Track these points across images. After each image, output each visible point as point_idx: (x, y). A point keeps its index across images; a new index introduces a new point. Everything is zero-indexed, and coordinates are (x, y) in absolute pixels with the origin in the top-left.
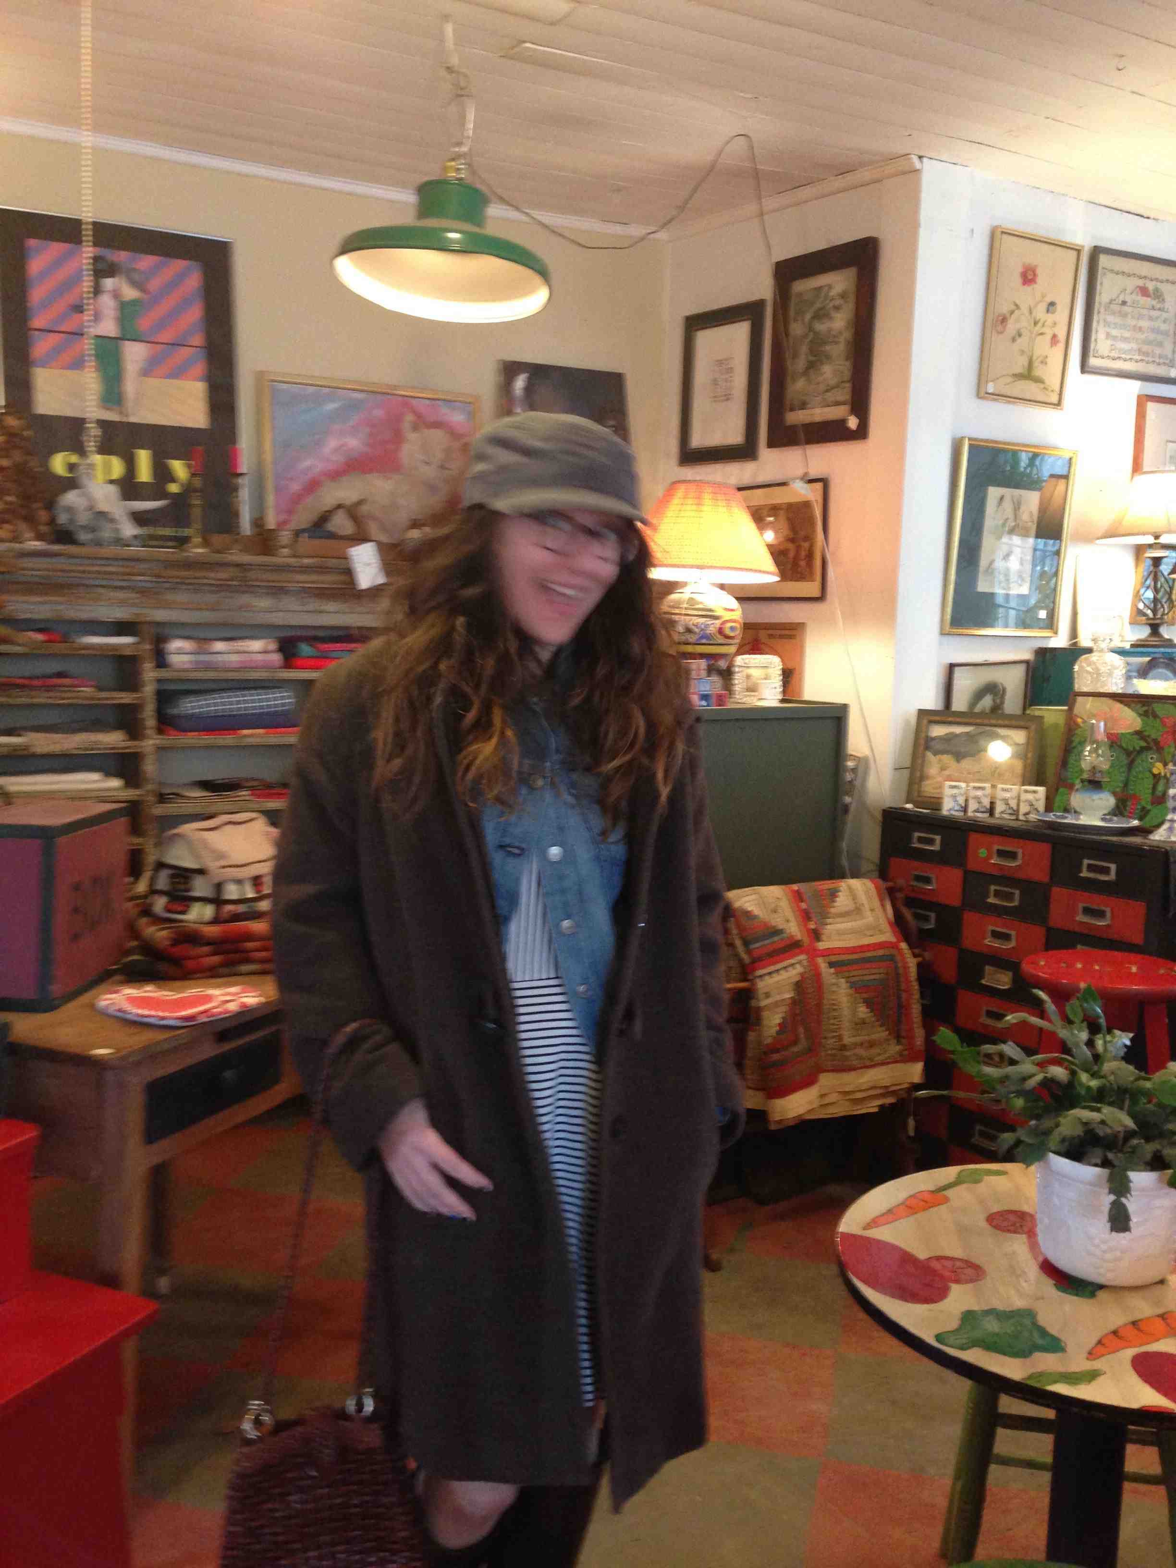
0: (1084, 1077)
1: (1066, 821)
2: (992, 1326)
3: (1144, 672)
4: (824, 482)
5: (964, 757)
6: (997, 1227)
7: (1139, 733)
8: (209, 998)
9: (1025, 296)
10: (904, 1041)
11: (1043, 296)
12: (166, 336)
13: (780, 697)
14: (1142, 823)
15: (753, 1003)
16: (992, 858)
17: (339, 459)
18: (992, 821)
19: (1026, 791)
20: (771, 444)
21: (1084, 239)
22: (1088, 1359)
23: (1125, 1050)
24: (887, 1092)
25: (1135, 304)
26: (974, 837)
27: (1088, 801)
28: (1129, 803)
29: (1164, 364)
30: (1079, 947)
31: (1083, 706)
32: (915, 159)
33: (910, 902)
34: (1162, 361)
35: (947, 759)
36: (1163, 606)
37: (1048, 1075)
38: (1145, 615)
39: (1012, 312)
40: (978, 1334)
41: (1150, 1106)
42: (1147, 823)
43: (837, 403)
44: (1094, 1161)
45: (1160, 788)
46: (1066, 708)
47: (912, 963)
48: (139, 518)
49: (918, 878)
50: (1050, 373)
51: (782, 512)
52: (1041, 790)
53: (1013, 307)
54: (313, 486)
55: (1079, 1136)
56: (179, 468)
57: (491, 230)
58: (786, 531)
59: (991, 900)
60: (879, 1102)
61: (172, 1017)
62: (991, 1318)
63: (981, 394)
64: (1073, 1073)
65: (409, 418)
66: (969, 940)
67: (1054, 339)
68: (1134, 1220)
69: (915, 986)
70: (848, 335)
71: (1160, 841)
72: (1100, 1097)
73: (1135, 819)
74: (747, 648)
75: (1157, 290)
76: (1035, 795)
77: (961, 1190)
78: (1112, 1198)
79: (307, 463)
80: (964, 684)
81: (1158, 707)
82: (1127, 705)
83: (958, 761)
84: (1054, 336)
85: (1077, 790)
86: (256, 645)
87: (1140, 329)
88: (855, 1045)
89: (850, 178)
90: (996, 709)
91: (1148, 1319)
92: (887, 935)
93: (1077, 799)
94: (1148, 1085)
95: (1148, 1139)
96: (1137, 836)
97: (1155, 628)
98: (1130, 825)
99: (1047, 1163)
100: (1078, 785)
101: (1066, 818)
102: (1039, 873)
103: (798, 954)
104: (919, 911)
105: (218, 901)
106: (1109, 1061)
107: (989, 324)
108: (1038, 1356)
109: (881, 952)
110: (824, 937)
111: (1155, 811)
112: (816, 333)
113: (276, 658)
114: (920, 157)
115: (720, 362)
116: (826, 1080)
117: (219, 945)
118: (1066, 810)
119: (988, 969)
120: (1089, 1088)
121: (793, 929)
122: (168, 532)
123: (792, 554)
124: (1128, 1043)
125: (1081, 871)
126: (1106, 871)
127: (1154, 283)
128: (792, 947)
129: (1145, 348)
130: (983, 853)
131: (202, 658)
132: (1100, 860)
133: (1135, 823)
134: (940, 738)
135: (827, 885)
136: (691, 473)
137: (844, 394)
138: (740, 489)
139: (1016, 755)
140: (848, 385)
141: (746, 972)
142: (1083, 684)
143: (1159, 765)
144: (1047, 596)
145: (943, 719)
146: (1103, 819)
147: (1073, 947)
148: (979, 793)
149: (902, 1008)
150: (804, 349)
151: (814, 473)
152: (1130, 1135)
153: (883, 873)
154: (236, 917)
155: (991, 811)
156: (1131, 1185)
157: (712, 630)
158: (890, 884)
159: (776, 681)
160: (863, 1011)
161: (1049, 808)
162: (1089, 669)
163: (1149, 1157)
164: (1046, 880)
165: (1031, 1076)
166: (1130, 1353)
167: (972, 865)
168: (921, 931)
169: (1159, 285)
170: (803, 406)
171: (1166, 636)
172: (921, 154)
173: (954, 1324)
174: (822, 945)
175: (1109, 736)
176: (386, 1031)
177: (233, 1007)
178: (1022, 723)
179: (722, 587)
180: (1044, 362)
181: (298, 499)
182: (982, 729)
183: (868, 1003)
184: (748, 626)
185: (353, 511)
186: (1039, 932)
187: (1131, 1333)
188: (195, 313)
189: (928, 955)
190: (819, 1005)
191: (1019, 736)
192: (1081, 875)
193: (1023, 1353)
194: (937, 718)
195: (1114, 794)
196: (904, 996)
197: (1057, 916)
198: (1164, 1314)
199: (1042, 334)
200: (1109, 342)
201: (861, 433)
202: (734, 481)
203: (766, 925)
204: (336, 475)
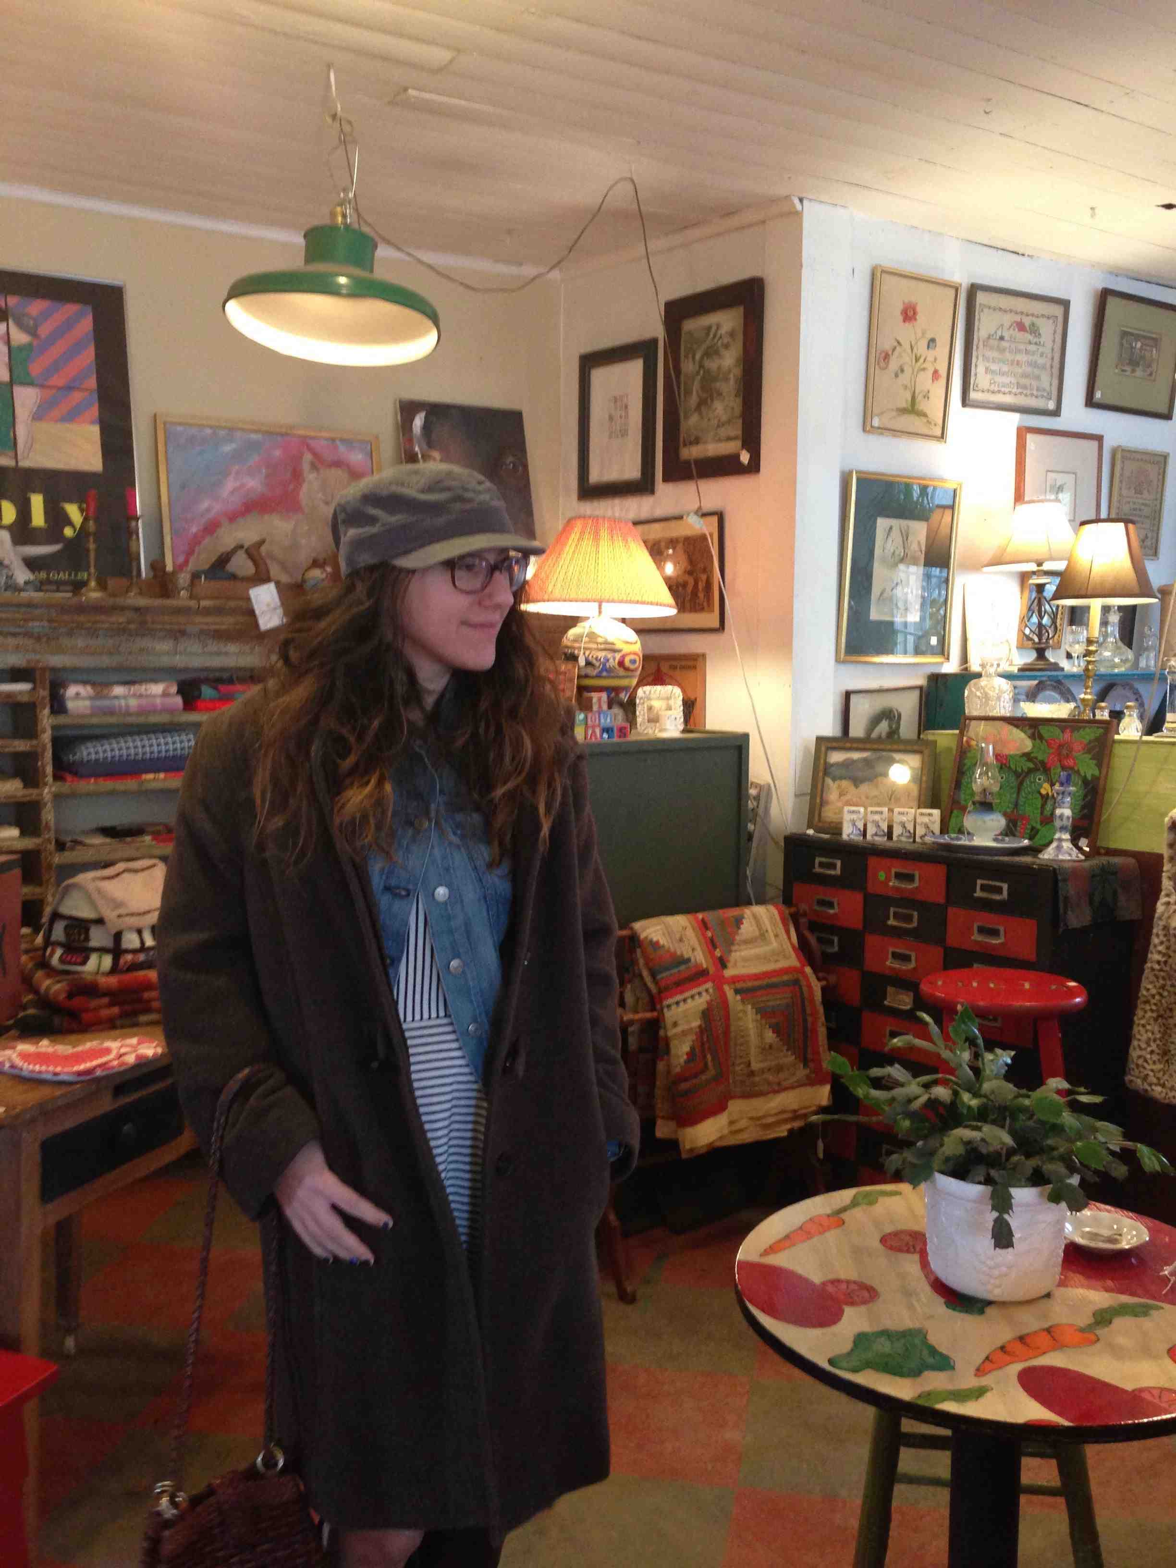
0: (966, 1097)
1: (959, 843)
2: (884, 1346)
3: (1032, 696)
4: (720, 516)
5: (862, 781)
6: (891, 1248)
7: (1027, 756)
8: (108, 1051)
9: (906, 333)
10: (812, 1065)
11: (924, 333)
12: (58, 380)
13: (681, 727)
14: (1031, 843)
15: (662, 1033)
16: (890, 880)
17: (236, 501)
18: (890, 844)
19: (922, 814)
20: (667, 478)
21: (962, 277)
22: (976, 1375)
23: (1006, 1068)
24: (796, 1115)
25: (1012, 340)
26: (873, 861)
27: (979, 823)
28: (1019, 824)
29: (1042, 396)
30: (975, 965)
31: (977, 730)
32: (796, 201)
33: (814, 927)
34: (1040, 393)
35: (845, 783)
36: (1047, 631)
37: (933, 1097)
38: (1031, 639)
39: (894, 349)
40: (869, 1355)
41: (1031, 1123)
42: (1039, 841)
43: (729, 439)
44: (977, 1180)
45: (1048, 807)
46: (957, 732)
47: (817, 987)
48: (31, 564)
49: (822, 903)
50: (934, 408)
51: (680, 545)
52: (936, 813)
53: (896, 344)
54: (211, 528)
55: (961, 1155)
56: (73, 511)
57: (381, 273)
58: (684, 564)
59: (891, 922)
60: (789, 1126)
61: (66, 1072)
62: (882, 1339)
63: (867, 427)
64: (956, 1093)
65: (308, 457)
66: (871, 963)
67: (936, 374)
68: (1017, 1235)
69: (821, 1009)
70: (737, 372)
71: (1049, 860)
72: (983, 1115)
73: (1025, 838)
74: (650, 679)
75: (1033, 324)
76: (931, 818)
77: (857, 1213)
78: (995, 1214)
79: (205, 505)
80: (862, 710)
81: (1044, 730)
82: (1017, 726)
83: (857, 786)
84: (936, 372)
85: (969, 812)
86: (157, 689)
87: (1018, 363)
88: (762, 1071)
89: (735, 221)
90: (893, 733)
91: (1035, 1333)
92: (792, 960)
93: (970, 821)
94: (1027, 1102)
95: (1028, 1156)
96: (1028, 855)
97: (1041, 653)
98: (1021, 845)
99: (934, 1182)
100: (970, 807)
101: (960, 839)
102: (936, 894)
103: (705, 982)
104: (823, 935)
105: (116, 950)
106: (990, 1080)
107: (872, 359)
108: (927, 1374)
109: (785, 978)
110: (729, 965)
111: (1043, 830)
112: (708, 372)
113: (179, 701)
114: (801, 200)
115: (616, 400)
116: (735, 1106)
117: (115, 996)
118: (961, 831)
119: (890, 990)
120: (969, 1108)
121: (700, 957)
122: (63, 576)
123: (690, 588)
124: (1009, 1061)
125: (975, 892)
126: (999, 890)
127: (1030, 317)
128: (700, 975)
129: (1023, 381)
130: (882, 876)
131: (99, 703)
132: (992, 880)
133: (1026, 842)
134: (838, 765)
135: (732, 912)
136: (590, 508)
137: (736, 430)
138: (636, 523)
139: (914, 779)
140: (740, 421)
141: (654, 1002)
142: (973, 708)
143: (1046, 785)
144: (938, 622)
145: (841, 744)
146: (995, 840)
147: (969, 965)
148: (877, 817)
149: (808, 1034)
150: (696, 386)
151: (708, 506)
152: (1011, 1152)
153: (787, 899)
154: (134, 967)
155: (890, 835)
156: (1013, 1201)
157: (613, 663)
158: (793, 910)
159: (678, 711)
160: (770, 1036)
161: (944, 830)
162: (978, 694)
163: (1029, 1171)
164: (942, 901)
165: (916, 1098)
166: (1016, 1368)
167: (871, 888)
168: (824, 954)
169: (1034, 319)
170: (697, 441)
171: (1052, 660)
172: (801, 196)
173: (847, 1346)
174: (729, 973)
175: (997, 756)
176: (279, 1076)
177: (131, 1059)
178: (915, 748)
179: (624, 621)
180: (926, 396)
181: (196, 541)
182: (878, 754)
183: (776, 1030)
184: (647, 658)
185: (253, 552)
186: (935, 953)
187: (1019, 1348)
188: (88, 355)
189: (833, 979)
190: (727, 1032)
191: (915, 761)
192: (975, 895)
193: (915, 1373)
194: (834, 744)
195: (1005, 814)
196: (810, 1019)
197: (953, 939)
198: (1051, 1327)
199: (924, 369)
200: (989, 376)
201: (754, 467)
202: (632, 515)
203: (673, 955)
204: (233, 517)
....
Could you restate, word for word, the lines above from the one with "126: (1106, 871)" to the one with "169: (1159, 285)", both included?

126: (1106, 871)
127: (1154, 283)
128: (792, 947)
129: (1145, 348)
130: (983, 853)
131: (202, 658)
132: (1100, 860)
133: (1135, 823)
134: (940, 738)
135: (827, 885)
136: (691, 473)
137: (844, 394)
138: (740, 489)
139: (1016, 755)
140: (848, 385)
141: (746, 972)
142: (1083, 684)
143: (1159, 765)
144: (1047, 596)
145: (943, 719)
146: (1103, 819)
147: (1073, 947)
148: (979, 793)
149: (902, 1008)
150: (804, 349)
151: (814, 473)
152: (1130, 1135)
153: (883, 873)
154: (236, 917)
155: (991, 811)
156: (1131, 1185)
157: (712, 630)
158: (890, 884)
159: (776, 681)
160: (863, 1011)
161: (1049, 808)
162: (1089, 669)
163: (1149, 1157)
164: (1046, 880)
165: (1031, 1076)
166: (1130, 1353)
167: (972, 865)
168: (921, 931)
169: (1159, 285)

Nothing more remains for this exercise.